* Problem description: Nothing but a number should be given: the count of lines in the data that include the string "variables".

* Supplied records:
________________

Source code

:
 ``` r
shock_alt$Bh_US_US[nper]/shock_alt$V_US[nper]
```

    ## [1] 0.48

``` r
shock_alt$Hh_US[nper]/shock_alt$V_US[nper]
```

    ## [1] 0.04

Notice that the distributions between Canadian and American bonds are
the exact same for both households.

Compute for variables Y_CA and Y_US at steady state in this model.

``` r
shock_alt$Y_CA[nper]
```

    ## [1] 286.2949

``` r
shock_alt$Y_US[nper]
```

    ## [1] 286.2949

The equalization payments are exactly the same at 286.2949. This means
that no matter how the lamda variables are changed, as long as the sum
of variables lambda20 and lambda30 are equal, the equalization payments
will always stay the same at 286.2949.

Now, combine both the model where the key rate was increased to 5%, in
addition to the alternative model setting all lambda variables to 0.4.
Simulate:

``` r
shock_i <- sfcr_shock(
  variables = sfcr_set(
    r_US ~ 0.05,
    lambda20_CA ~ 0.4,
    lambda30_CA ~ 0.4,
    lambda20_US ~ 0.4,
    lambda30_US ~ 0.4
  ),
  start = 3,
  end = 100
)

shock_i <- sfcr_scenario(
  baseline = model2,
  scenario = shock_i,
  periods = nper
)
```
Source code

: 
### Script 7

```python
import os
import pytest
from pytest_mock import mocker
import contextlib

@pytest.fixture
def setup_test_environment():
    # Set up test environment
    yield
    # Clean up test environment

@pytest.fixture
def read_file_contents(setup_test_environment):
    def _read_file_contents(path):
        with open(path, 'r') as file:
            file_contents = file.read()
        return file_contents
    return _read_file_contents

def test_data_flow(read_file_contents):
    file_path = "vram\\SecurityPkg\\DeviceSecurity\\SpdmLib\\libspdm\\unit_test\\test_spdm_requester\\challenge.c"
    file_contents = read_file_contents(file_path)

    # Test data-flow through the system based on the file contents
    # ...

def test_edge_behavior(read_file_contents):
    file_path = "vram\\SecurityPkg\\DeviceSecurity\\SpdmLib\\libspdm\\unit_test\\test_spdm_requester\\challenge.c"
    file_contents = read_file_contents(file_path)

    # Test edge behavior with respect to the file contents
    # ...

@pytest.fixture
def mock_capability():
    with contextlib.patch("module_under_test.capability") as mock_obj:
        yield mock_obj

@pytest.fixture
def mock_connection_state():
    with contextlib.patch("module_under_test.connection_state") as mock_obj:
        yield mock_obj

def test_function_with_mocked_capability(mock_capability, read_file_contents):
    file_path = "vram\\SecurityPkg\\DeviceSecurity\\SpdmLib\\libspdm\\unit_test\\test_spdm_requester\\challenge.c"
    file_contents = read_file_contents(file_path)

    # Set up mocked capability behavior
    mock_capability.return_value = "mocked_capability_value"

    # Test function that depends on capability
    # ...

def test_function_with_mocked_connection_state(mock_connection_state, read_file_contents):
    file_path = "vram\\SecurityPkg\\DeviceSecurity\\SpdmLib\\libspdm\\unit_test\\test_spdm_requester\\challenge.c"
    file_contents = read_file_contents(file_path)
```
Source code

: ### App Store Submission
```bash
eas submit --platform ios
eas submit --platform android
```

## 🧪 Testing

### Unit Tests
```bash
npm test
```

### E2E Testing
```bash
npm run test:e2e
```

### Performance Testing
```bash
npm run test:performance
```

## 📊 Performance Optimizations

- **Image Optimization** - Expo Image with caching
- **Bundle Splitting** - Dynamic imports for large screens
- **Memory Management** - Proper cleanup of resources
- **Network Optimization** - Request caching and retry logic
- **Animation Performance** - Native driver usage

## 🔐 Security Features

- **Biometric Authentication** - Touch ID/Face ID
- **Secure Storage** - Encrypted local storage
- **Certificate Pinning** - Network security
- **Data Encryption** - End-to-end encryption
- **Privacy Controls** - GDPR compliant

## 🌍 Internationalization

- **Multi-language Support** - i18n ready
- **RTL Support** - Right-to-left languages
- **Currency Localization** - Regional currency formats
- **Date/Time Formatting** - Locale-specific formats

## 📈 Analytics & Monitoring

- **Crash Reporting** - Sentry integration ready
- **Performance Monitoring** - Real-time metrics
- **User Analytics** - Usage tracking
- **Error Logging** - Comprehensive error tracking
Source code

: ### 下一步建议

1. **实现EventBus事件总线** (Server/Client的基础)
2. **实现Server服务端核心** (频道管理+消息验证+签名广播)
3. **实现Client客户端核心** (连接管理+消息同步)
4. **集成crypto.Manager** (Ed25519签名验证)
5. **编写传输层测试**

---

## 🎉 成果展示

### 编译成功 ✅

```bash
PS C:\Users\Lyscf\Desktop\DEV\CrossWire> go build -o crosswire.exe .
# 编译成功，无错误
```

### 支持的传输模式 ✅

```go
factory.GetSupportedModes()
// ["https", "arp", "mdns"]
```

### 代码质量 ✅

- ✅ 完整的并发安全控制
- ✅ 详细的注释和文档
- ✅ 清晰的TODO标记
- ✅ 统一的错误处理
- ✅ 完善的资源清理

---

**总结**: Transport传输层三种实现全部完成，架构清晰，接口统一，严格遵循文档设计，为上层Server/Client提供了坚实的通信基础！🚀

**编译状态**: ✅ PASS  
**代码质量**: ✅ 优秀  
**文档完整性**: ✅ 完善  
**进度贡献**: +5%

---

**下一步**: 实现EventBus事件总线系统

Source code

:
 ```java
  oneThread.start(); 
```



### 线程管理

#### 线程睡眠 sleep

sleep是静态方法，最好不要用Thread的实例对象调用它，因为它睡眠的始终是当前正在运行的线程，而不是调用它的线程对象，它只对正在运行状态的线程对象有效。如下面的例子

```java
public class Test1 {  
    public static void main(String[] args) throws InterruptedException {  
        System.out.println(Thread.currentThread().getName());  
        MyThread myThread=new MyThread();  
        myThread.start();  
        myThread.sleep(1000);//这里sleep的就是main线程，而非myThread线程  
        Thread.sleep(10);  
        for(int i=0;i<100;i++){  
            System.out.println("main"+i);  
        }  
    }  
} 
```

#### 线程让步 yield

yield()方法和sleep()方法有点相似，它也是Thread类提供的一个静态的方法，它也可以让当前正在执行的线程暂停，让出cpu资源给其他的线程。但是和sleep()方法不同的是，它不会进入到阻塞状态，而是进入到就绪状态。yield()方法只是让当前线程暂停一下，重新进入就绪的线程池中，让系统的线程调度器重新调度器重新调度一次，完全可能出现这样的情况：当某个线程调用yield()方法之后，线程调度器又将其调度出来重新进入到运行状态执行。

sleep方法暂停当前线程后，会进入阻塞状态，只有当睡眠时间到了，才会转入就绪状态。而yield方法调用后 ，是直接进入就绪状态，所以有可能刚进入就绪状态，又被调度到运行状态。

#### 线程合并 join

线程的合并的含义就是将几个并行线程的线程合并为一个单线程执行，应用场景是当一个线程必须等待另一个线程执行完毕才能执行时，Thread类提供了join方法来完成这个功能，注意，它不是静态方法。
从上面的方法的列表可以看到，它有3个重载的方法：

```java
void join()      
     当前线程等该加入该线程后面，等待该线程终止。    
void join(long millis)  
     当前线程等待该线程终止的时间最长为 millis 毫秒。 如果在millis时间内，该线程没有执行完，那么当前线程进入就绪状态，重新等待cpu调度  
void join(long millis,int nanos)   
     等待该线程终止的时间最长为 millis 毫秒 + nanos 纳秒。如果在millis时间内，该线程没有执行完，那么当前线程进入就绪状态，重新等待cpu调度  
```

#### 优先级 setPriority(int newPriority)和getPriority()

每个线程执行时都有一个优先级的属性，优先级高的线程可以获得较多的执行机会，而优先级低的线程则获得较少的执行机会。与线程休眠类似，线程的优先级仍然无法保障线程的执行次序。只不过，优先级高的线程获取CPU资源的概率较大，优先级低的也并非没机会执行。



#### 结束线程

________________

* Result: 5